Earth Nullschool adındaki ve NASA verileri tarafından üretilen hava haritası, 2019 ve 2020 yılının aynı tarihlerine ait PM2.5 (çapı 2.5 µm’den küçük ve genellikle fabrika ve motorlu taşıtlardan salınan partikül maddeler) haritaları Hindistan’daki hava kirliliğinin bu yıl geçen yıla göre oldukça düşük olduğunu gösterdi.
Nisan 2020 tarihinde açıklanan Çevre ve Şehircilik Bakanlığı ile belediyelerin hava kalitesi ölçüm istasyonları verilerine göre, hava kirleticisi olan PM10 (çapı 10 µm’den küçük ve çoğunlukla duman ve toz şeklinde sanayi tesislerinden; zirai emisyonlardan ve yollardan kaynaklanan partikül maddeler) Türkiye’de bulunan 29 büyükşehirde yüzde 32 azaldı. İstanbul’un hava kalitesinde azotdioksit (NO2) kirliliğinin mart ayının ikinci yarısında ilk yarısına göre İstanbul’da yüzde 36 azaldığını gösterdi. İstanbul Büyükşehir Belediyesi tarafından paylaşılan İstanbul’daki ulaşım verileri ise İstanbul’da toplu taşıma kullanımında ilk kez %90’ı aşan bir azalma olduğunu gösterdi. Salgın tedbirleri kapsamında vatandaşların evde kalması ile birlikte toplu taşıma, özel araç kullanımı ve endüstriyel proseslerdeki kısıtlama ile özellikle İstanbul gibi emisyon salımının yoğun olduğu bir şehirlerde yük azaldı ve şehir bir nebze de olsa nefes aldı.
Dünya liderleri salgın sonrasında neler yapılması gerektiğine dair çalışmalar yürütüyor. Bu çalışmaların ise Hükümetlerarası İklim Değişikliği Paneli’nin (IPCC) küresel sıcaklık artışını 2 derecede sınırlandırma hedefini beslemeli. Bu süreç, ekonominin canlandırılması için yapılacak yatırımların önemli bölümlerini yenilenebilir enerji ekonomisine hızlı bir şekilde yönlendirmek için büyük bir fırsat sunuyor. Temiz ve yenilenebilir enerjiye geçiş hava kirliliğini, sera gazı emisyonlarını ve gelecekteki salgınların etkisini ciddi şekilde azaltacaktır.

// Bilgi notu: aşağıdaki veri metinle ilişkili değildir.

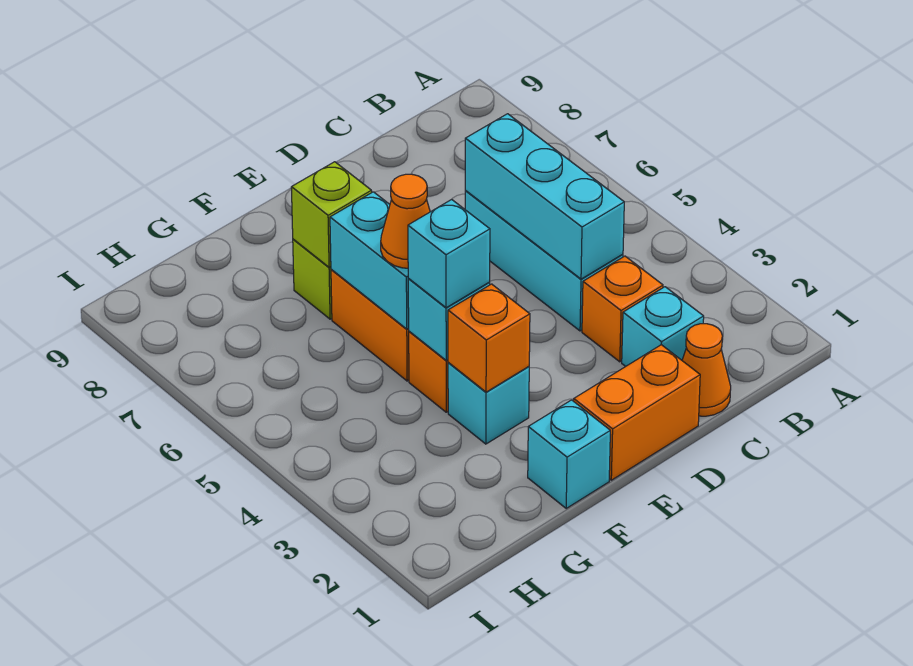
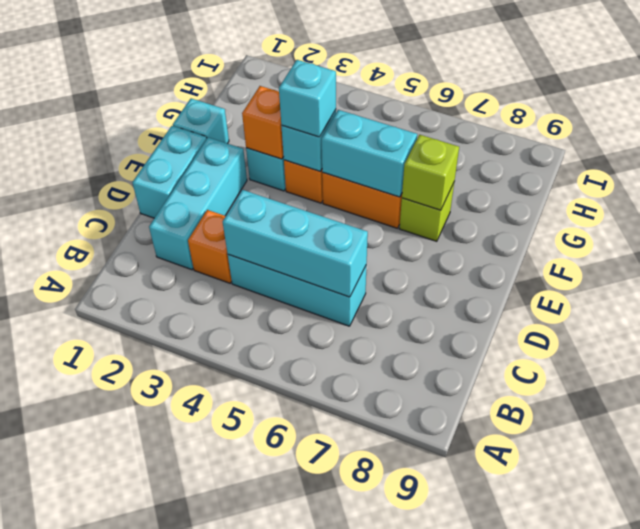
orange cone C1 level 1 -> none
cyan brick C2 level 1 -> cyan brick C2:E2 level 1
orange brick D1:E1 level 1 -> cyan brick D1:E1 level 1
orange cone F5 level 3 -> none

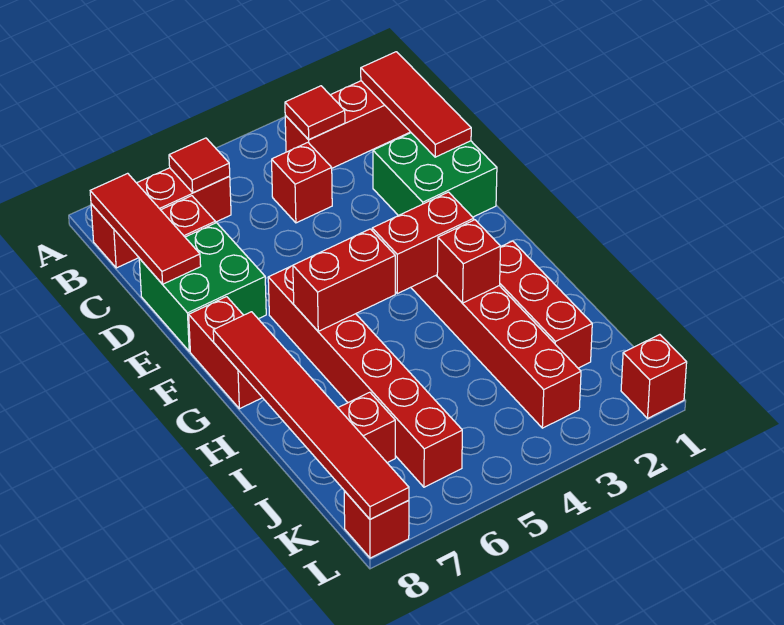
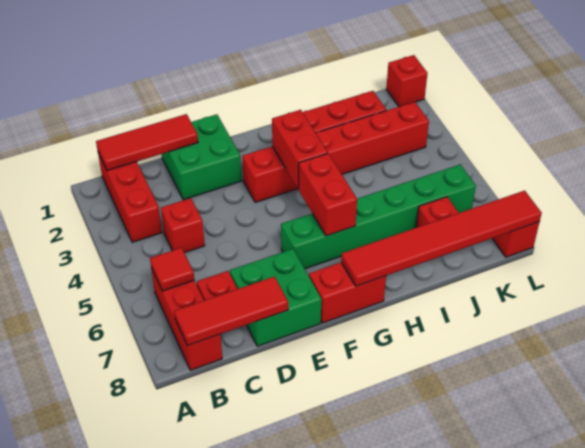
red tile B3 level 2 -> none
red brick F6:K6 level 1 -> green brick F6:K6 level 1
red brick H3 level 2 -> none

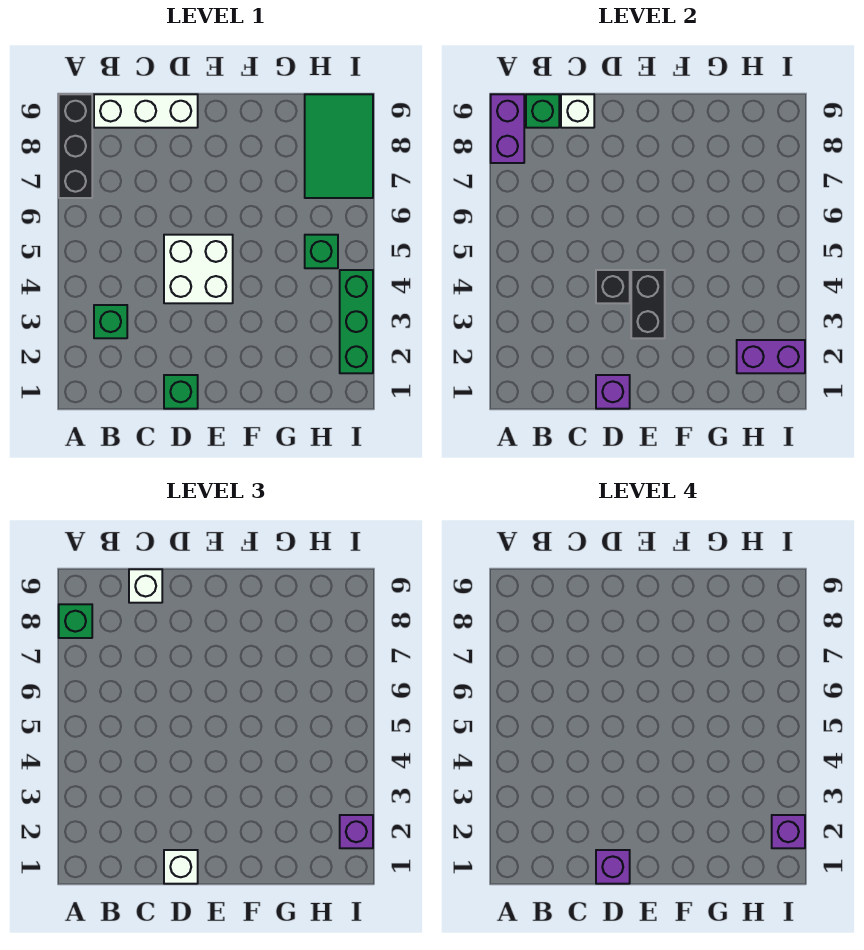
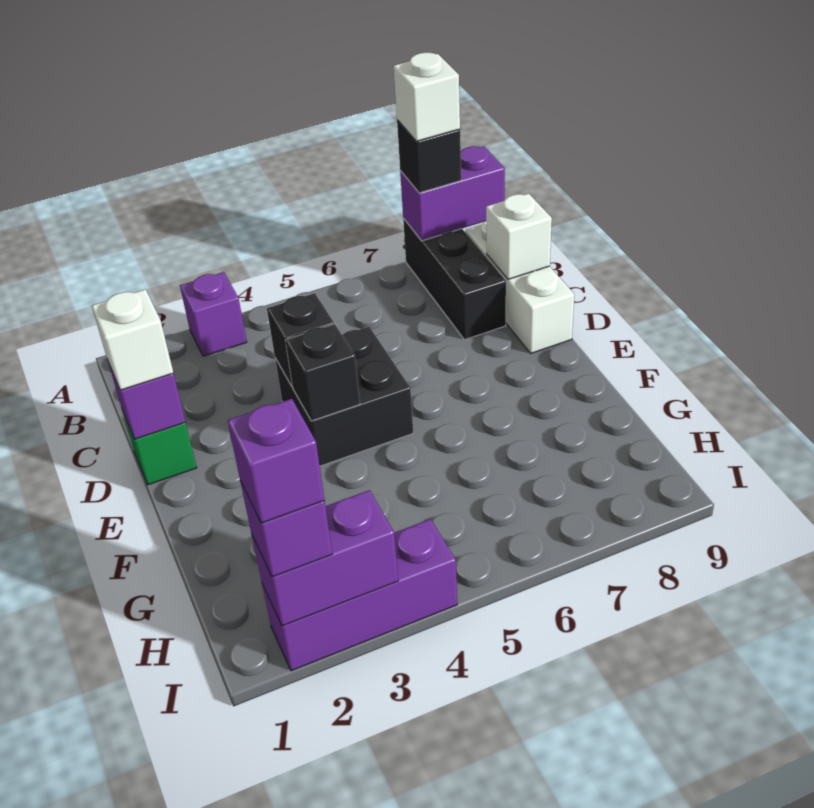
black brick A7:A9 level 1 -> black brick A8:C8 level 1
green brick A8 level 3 -> black brick A8 level 3
green brick B3 level 1 -> none
green brick B9 level 2 -> none
white brick C9 level 3 -> white brick A8 level 4
purple brick D1 level 4 -> purple brick A3 level 1
white brick D4:E5 level 1 -> black brick D4:E5 level 1
black brick E3:E4 level 2 -> black brick E4 level 2
purple brick H2:I2 level 2 -> purple brick I2:I3 level 2
green brick H5 level 1 -> none
green tile H7:I9 level 1 -> none
green brick I2:I4 level 1 -> purple brick I2:I4 level 1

Salgının ardından hava kalitesindeki iyileşmeyi korumak maalesef pek mümkün görünmüyor. Ancak şunu da göz önünde bulundurmakta fayda var, PM2.5 olarak bilinen 2.5µm çapından küçük ve genellikle fabrika ve motorlu taşıtlardan salınan partikül maddelerde sadece 1 birimlik (1 μg/m3’lük) artış bile COVID-19 ölüm oranında % 15’lik bir artışa sebep olabiliyor. Ve bu, hava kirliliğinin sadece COVID-19 üzerindeki etkisi. Şayet bu salgın döneminde gösterdiğimiz bireysel ve kurumsal sorumluluklarımıza salgın sonrasında da tüketim alışkanlıklarımızı değiştirerek bilinçli tüketim ve verimli üretim ile devam edersek sadece hava kalitesinin salgın öncesi değerlere geri dönmesinin önüne geçmekle kalmaz, kötü hava kalitesinin sebep olduğu pek çok sağlık sorununun da önüne geçebiliriz.